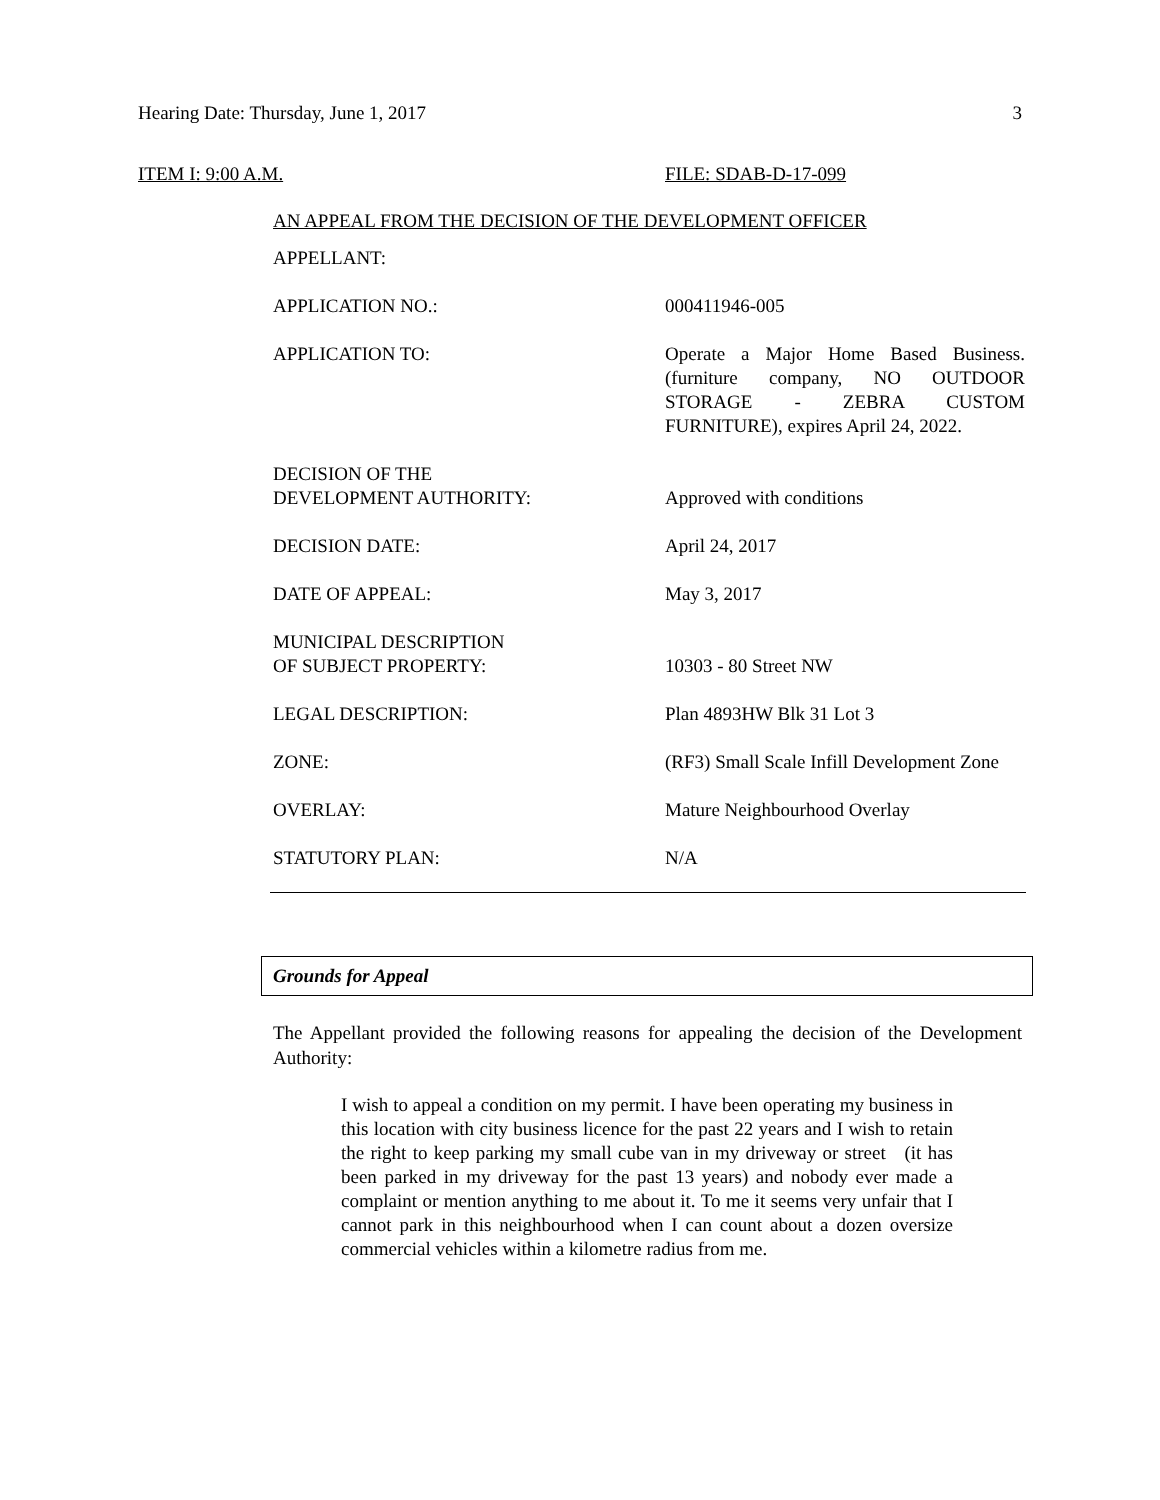Hearing Date: Thursday, June 1, 2017 3
ITEM I: 9:00 A.M. FILE: SDAB-D-17-099
AN APPEAL FROM THE DECISION OF THE DEVELOPMENT OFFICER
| APPELLANT: | |
| APPLICATION NO.: | 000411946-005 |
| APPLICATION TO: | Operate a Major Home Based Business. (furniture company, NO OUTDOOR STORAGE - ZEBRA CUSTOM FURNITURE), expires April 24, 2022. |
| DECISION OF THE DEVELOPMENT AUTHORITY: | Approved with conditions |
| DECISION DATE: | April 24, 2017 |
| DATE OF APPEAL: | May 3, 2017 |
| MUNICIPAL DESCRIPTION OF SUBJECT PROPERTY: | 10303 - 80 Street NW |
| LEGAL DESCRIPTION: | Plan 4893HW Blk 31 Lot 3 |
| ZONE: | (RF3) Small Scale Infill Development Zone |
| OVERLAY: | Mature Neighbourhood Overlay |
| STATUTORY PLAN: | N/A |
Grounds for Appeal
The Appellant provided the following reasons for appealing the decision of the Development Authority:
I wish to appeal a condition on my permit. I have been operating my business in this location with city business licence for the past 22 years and I wish to retain the right to keep parking my small cube van in my driveway or street (it has been parked in my driveway for the past 13 years) and nobody ever made a complaint or mention anything to me about it. To me it seems very unfair that I cannot park in this neighbourhood when I can count about a dozen oversize commercial vehicles within a kilometre radius from me.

Requirement: Write every record out again exactly; no pictures belong in the copy.

Solution below:
Hearing Date: Thursday, June 1, 2017 3
ITEM I: 9:00 A.M. FILE: SDAB-D-17-099
AN APPEAL FROM THE DECISION OF THE DEVELOPMENT OFFICER
| APPELLANT: | |
| APPLICATION NO.: | 000411946-005 |
| APPLICATION TO: | Operate a Major Home Based Business. (furniture company, NO OUTDOOR STORAGE - ZEBRA CUSTOM FURNITURE), expires April 24, 2022. |
| DECISION OF THE DEVELOPMENT AUTHORITY: | Approved with conditions |
| DECISION DATE: | April 24, 2017 |
| DATE OF APPEAL: | May 3, 2017 |
| MUNICIPAL DESCRIPTION OF SUBJECT PROPERTY: | 10303 - 80 Street NW |
| LEGAL DESCRIPTION: | Plan 4893HW Blk 31 Lot 3 |
| ZONE: | (RF3) Small Scale Infill Development Zone |
| OVERLAY: | Mature Neighbourhood Overlay |
| STATUTORY PLAN: | N/A |
Grounds for Appeal
The Appellant provided the following reasons for appealing the decision of the Development Authority:
I wish to appeal a condition on my permit. I have been operating my business in this location with city business licence for the past 22 years and I wish to retain the right to keep parking my small cube van in my driveway or street (it has been parked in my driveway for the past 13 years) and nobody ever made a complaint or mention anything to me about it. To me it seems very unfair that I cannot park in this neighbourhood when I can count about a dozen oversize commercial vehicles within a kilometre radius from me.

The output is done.